La nouvelle est tombée l’année dernière : Terry Gilliam va porter à l’écran le terrible ouvrage de Hunter S.Thompson, Fear and Loathing in Las Vegas… Rien de bien rassurant lorsqu’on considère que le cinéaste n’était pas au meilleur de sa forme depuis son film majeur, Brazil. Mais voici la preuve qu’un réalisateur peut se renouveler et repartir au quart de tour après dix longues années marquées par trois films fort décevants (Les Aventures du Baron de Munchausen, Fisher King et L’Armée des douze singes).
Les douze singes qui tournent en rond étaient quelque part une faible tentative pour recréer l’univers du fantastique Brazil.
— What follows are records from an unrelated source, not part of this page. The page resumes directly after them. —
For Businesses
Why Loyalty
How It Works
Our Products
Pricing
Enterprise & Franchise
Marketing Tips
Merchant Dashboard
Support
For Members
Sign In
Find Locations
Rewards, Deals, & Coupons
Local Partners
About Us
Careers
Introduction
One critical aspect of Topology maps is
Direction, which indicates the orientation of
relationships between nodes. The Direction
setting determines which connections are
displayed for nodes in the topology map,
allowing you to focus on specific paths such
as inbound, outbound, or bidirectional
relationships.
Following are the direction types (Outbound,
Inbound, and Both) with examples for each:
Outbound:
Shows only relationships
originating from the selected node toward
Mais malheureusement pour nous, onirisme et poésie furent lâchement remplacés par un flot de moyens techniques, et surtout par un Bruce Willis revêtu d’une combinaison recyclée par la suite pour le défilé de la cérémonie d’ouverture des oscars… Beaucoup de raisons donc, pour nous laisser penser que Gilliam serait le réalisateur du prochain gros Blockbuster, spéciale machine à fric.
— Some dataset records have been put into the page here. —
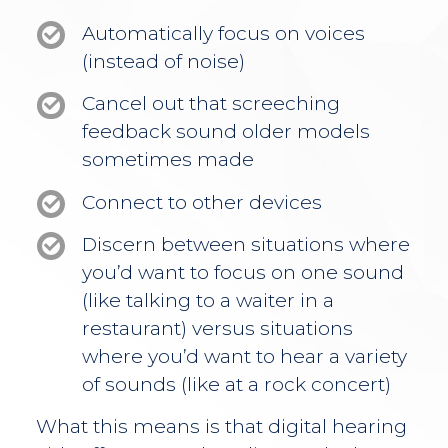
Automatically focus on voices
(instead of noise)
Cancel out that screeching
feedback sound older models
sometimes made
Connect to other devices
Discern between situations where
you’d want to focus on one sound
(like talking to a waiter in a
restaurant) versus situations
where you’d want to hear a variety
of sounds (like at a rock concert)
What this means is that digital hearing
Seulement, l’ex Monthy Python n’a pas succombé à la tentation et a pris un énorme risque en s’attaquant à l’inadaptable Fear and Loathing in Las Vegas, en sachant pertinemment qu’il aurait la majeure partie de la critique américaine à dos pour un bon bout de temps… Effectivement, le livre de Thompson est tout ce qu’il y a de plus indécent, c’est un voyage sans début ni fin dans l’excès de substances prohibées, une hallucination permanente, un bras d’honneur haut et fier au puritanisme américain… Et le film de Gilliam n’est pas une version édulcorée façon Hollywood, c’est du rentre dedans pur et dur qui, sans savoir où aller, y fonce tête baissée.
A vrai dire, vu la quantité considérable d’informations, toutes plus cinglées les unes que les autres, s’imbriquant afin de former ce bloc monolithique de folie insondable qu’est Las Vegas Parano, l’adaptation du livre paraissait comme un travail quasi impossible, ou du moins à la portée de très peu de réalisateurs. Mais ce bon vieux Terry Gilliam a repris du poil de la bête et nous a pondu un film ovni tout ce qu’il y a de plus intense, voire même insoutenable pour les âmes sensibles.
A la base, Raoul Duke (Hunter S.Thompson), journaliste sportif et son avocat, le Dr Gonzo, étaient partis en 1971 pour une course automobile à Las Vegas. Le coffre de leur voiture rempli à ras bord de substances illicites et hallucinogènes, exclusivement destinées à la consommation personnelle des deux hommes, respectivement incarnés ici par Johnny Depp et Benicio Del Toro. Au final, après un long et sinueux chemin, l’article de presse à propos de cette course ne fut jamais rédigé en temps voulu, et Hunter S.Thompson écrivit ce livre retraçant l’aventure hallucinée des deux hommes.
Certains ont vu au travers de Fear and Loathing in Las Vegas une tentative pour retracer l’esprit du début des années 70, mais l’intérêt de ce livre (ainsi que celui du film, Dieu merci) est beaucoup plus singulier que ça. C’est tout simplement l’aventure de deux hommes plongés dans un univers euphorique et cauchemardesque, une vision du rêve américain à partir d’un angle (très) haut perché.
L’esprit du livre et du journalisme Gonzo (méthodologie journalistique douteuse mise en place par Hunter S.Thompson à l’époque, consistant à travailler en étant constamment sous l’effet de drogues en tout genre) sont donc tout à fait respectés dans le film de Gilliam si l’on excepte quelques petites fautes de goût tout à fait excusables comme l’insertion de deux ou trois petits gags bien plus proches de l’univers Monthy Python… Mais peu importe, ces derniers laissent vite place aux désopilantes hallucinations des deux compagnons de la défonce, habilement et adroitement concrétisées sur la pellicule. On remarquera au passage que l’utilisation des images virtuelles reste subtile et que Terry Gilliam n’est pas tombé dans le piège des effets spéciaux qui en foutent plein la vue. Ceci rendant quelque part les hallucinations de Depp et Del Toro bien plus concrètes et effrayantes qu’un flot d’images de synthèse que beaucoup d’autres réalisateurs n’auraient pas hésité à utiliser…
L’interprétation quasi clownesque des deux acteurs renforcent d’ailleurs brillamment ce point, on en arrive à se poser des questions sur leur sobriété lors du tournage… Mais la liberté qui leur a été accordée, a apparemment porté ses fruits ; et les improvisations des acteurs, aussi libres et contrôlées qu’un morceau de free jazz composé par Ornette Coleman, font de ce film une sorte de chaos total fidèle à l’univers Gonzo.